### [What to do]
Pull every line containing "tenue" from the listing.

### [Entries supplied]
◇ ◇ ◇

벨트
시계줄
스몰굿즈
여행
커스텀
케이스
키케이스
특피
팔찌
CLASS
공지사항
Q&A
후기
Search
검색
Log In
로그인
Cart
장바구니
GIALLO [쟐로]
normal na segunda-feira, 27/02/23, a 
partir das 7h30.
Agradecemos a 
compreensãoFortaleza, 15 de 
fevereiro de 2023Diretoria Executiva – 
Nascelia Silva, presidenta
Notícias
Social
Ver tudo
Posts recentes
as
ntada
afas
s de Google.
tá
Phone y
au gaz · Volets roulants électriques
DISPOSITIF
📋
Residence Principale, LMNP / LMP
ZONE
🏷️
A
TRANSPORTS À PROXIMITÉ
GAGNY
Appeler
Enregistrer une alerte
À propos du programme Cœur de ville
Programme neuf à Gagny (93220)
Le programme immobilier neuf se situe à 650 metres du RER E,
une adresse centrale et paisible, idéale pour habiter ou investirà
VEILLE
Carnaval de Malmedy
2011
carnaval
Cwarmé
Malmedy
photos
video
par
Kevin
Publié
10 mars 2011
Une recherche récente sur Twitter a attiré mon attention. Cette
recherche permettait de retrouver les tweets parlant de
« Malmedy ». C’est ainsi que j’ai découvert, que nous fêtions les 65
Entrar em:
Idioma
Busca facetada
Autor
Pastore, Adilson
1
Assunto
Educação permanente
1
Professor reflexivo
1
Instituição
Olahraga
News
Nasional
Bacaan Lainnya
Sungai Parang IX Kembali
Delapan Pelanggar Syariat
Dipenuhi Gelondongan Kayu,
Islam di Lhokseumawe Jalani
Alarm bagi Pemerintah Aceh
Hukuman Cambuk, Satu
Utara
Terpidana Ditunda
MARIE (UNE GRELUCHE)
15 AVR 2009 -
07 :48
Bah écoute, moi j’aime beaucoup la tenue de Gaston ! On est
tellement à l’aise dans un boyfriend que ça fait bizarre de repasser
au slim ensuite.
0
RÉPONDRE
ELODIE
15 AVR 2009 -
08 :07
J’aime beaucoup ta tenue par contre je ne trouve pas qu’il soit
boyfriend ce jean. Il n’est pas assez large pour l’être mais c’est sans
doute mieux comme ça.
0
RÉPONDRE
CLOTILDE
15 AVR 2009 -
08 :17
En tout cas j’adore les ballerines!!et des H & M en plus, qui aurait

◇ ◇ ◇

### [Answer to this task]
Bah écoute, moi j’aime beaucoup la tenue de Gaston ! On est
J’aime beaucoup ta tenue par contre je ne trouve pas qu’il soit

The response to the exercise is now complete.